* [EXERCISE BRIEF]: Give back only the lines in the records below from the one with "455 494 178.40" to the one with "879 823 154", both inclusive, word for word.

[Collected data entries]
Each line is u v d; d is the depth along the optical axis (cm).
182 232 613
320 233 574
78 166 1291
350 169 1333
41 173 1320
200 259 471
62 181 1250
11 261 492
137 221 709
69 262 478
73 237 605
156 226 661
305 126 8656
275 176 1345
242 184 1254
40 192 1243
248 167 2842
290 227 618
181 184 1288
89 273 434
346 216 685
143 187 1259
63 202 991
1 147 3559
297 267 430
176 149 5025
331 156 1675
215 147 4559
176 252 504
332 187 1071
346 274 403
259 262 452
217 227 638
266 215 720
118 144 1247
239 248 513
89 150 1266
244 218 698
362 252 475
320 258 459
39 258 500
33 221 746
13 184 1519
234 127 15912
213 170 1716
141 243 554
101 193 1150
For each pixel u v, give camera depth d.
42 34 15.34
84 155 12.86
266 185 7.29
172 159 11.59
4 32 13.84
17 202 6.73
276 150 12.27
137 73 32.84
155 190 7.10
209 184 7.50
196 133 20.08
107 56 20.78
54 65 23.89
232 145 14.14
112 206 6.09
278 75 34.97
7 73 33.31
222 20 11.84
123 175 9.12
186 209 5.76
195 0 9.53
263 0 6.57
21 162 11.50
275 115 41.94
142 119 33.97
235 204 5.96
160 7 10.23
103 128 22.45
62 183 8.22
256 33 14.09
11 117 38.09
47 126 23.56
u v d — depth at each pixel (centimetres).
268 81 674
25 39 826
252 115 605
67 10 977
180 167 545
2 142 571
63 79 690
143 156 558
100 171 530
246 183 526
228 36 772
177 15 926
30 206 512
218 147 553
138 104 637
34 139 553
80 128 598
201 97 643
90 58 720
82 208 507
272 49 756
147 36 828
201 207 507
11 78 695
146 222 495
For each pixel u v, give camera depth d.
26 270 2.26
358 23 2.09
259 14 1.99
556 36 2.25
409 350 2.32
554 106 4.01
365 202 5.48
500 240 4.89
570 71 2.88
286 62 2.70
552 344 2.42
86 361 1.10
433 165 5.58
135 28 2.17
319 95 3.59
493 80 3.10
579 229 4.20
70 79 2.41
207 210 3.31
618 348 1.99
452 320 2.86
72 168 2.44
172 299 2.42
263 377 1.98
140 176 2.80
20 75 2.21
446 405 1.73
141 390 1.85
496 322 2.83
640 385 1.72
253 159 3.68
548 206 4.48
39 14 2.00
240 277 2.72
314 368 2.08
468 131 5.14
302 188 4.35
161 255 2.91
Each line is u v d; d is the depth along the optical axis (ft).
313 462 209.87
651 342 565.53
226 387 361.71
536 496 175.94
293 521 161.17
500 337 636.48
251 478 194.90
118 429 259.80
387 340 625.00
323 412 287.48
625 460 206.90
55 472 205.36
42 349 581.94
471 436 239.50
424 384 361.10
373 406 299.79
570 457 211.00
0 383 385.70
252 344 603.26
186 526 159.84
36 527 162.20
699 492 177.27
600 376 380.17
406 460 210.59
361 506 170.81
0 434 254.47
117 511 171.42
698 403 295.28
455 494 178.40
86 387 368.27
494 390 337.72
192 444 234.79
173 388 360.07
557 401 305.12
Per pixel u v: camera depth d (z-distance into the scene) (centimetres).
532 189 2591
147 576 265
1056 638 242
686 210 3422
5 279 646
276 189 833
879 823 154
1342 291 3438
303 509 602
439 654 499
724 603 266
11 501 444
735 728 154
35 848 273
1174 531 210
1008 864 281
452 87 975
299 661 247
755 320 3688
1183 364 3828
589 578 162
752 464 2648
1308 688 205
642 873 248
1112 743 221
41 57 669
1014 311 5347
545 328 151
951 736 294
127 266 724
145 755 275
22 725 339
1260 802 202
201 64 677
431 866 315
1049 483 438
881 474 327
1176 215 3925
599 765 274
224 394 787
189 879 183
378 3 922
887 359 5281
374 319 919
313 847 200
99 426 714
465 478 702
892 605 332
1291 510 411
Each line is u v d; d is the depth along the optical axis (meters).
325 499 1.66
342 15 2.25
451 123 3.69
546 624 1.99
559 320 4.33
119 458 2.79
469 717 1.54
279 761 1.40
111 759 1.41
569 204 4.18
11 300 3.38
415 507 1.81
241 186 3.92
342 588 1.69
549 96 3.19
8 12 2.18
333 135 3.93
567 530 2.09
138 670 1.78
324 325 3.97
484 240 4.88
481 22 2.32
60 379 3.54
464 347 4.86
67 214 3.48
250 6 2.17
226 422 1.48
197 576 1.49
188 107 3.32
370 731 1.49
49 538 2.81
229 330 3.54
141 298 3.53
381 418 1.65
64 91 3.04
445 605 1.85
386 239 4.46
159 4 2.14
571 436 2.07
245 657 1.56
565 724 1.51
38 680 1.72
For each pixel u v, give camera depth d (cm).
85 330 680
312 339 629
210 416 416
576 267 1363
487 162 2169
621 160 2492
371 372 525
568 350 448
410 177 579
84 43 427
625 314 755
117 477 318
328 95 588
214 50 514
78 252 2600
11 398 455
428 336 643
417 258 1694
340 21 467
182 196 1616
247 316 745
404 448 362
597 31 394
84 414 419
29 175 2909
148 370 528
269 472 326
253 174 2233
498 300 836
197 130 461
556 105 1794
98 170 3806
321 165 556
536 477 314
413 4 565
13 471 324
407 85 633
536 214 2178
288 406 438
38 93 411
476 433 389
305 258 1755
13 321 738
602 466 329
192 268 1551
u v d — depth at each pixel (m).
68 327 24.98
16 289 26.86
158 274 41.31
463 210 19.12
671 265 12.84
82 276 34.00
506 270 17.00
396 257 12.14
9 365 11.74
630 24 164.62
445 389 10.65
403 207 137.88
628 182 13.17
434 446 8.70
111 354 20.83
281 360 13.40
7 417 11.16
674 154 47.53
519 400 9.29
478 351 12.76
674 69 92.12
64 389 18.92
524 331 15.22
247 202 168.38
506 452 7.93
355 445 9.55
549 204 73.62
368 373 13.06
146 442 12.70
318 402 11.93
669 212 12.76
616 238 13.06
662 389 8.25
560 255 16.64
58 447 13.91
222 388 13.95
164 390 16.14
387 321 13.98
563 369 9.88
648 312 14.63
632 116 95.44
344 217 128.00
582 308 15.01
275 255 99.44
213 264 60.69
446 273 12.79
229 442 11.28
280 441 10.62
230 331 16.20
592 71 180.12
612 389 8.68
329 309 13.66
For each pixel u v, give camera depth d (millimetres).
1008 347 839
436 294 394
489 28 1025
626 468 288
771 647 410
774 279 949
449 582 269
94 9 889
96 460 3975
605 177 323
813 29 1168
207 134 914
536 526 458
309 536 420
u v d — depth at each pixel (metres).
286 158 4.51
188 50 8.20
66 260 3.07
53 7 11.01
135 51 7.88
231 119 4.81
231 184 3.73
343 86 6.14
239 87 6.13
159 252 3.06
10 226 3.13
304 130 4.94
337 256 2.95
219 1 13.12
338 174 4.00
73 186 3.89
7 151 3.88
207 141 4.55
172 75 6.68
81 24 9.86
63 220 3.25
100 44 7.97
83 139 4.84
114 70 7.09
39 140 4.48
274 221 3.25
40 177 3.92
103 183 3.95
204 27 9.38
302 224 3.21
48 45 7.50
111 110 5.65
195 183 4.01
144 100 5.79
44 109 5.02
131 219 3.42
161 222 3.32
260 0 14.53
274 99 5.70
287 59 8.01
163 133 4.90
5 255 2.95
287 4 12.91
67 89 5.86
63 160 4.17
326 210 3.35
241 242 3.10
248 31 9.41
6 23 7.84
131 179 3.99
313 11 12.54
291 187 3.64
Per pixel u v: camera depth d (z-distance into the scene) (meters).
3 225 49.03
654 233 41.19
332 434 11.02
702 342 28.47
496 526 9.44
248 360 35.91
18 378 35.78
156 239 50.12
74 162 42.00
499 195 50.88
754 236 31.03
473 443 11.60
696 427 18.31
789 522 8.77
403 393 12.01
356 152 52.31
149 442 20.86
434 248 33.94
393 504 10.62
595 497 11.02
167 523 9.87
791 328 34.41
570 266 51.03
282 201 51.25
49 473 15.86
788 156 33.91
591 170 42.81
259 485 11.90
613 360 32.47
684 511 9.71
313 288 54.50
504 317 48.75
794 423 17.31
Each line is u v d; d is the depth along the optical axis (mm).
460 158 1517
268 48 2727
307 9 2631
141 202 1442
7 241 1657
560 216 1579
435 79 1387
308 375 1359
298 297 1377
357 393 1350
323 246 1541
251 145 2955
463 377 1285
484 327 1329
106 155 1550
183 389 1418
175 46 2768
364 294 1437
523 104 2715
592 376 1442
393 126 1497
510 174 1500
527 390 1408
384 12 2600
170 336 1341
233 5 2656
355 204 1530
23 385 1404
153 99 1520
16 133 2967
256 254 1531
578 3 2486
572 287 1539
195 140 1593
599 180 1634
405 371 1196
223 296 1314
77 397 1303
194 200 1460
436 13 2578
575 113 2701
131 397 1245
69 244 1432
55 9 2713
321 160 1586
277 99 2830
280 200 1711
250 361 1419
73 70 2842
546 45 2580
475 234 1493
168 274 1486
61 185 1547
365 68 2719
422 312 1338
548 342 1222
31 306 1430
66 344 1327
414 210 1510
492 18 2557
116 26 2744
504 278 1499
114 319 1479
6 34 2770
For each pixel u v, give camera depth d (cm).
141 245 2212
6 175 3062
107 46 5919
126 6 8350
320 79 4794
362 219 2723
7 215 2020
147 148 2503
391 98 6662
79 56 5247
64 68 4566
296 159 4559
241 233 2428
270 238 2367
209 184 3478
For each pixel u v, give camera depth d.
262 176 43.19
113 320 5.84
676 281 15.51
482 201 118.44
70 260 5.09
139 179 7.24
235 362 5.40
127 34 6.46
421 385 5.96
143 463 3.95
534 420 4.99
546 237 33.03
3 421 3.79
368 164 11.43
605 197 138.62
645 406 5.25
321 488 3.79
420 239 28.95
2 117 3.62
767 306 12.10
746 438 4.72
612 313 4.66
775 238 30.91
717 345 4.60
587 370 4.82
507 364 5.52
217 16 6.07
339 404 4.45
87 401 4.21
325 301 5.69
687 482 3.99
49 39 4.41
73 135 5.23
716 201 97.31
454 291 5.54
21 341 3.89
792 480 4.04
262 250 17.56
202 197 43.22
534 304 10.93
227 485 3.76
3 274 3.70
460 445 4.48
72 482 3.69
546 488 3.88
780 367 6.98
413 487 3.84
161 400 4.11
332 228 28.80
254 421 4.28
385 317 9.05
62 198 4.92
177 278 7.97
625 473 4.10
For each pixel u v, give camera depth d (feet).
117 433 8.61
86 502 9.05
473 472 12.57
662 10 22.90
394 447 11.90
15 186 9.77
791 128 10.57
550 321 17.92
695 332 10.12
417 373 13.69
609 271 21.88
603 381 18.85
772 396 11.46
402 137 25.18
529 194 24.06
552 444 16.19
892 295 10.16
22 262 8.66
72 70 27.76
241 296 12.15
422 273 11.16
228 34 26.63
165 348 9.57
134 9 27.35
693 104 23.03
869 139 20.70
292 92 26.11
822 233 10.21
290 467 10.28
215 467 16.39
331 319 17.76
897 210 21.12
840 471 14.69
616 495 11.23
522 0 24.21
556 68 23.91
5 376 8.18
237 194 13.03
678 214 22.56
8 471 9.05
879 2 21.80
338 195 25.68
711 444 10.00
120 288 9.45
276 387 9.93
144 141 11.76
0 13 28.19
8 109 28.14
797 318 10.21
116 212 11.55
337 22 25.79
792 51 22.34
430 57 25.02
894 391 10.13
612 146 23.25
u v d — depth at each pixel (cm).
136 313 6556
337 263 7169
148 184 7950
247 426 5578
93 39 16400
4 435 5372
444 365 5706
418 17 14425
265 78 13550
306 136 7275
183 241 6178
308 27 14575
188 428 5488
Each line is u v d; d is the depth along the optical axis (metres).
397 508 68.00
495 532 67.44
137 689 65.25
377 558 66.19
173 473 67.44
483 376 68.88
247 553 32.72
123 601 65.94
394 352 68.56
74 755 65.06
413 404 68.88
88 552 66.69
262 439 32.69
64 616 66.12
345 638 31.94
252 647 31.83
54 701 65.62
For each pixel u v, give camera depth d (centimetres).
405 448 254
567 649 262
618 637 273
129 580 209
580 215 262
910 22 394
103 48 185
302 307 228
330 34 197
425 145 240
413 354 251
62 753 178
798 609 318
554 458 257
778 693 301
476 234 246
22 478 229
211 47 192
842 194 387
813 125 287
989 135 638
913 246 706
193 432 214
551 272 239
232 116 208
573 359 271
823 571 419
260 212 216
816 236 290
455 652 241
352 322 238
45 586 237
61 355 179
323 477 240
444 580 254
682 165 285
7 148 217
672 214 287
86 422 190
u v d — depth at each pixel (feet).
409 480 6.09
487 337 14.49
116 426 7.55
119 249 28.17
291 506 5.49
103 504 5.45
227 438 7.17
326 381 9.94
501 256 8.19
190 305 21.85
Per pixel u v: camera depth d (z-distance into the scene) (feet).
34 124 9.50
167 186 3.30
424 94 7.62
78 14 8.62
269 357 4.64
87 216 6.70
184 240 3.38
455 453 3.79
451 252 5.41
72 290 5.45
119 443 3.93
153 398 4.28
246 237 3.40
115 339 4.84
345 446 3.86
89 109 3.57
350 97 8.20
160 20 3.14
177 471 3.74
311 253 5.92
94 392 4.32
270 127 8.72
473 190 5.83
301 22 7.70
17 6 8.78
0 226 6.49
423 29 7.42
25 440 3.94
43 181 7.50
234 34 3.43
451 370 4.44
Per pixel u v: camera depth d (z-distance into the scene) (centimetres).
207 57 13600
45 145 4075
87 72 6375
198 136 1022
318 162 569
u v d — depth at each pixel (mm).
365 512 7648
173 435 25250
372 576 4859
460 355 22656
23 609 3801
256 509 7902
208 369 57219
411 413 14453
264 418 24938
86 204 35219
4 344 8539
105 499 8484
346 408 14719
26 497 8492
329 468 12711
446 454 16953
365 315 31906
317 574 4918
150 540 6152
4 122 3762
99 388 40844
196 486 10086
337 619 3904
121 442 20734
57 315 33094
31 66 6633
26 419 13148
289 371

* [SOLUTION]:
455 494 178.40
86 387 368.27
494 390 337.72
192 444 234.79
173 388 360.07
557 401 305.12
Per pixel u v: camera depth d (z-distance into the scene) (centimetres).
532 189 2591
147 576 265
1056 638 242
686 210 3422
5 279 646
276 189 833
879 823 154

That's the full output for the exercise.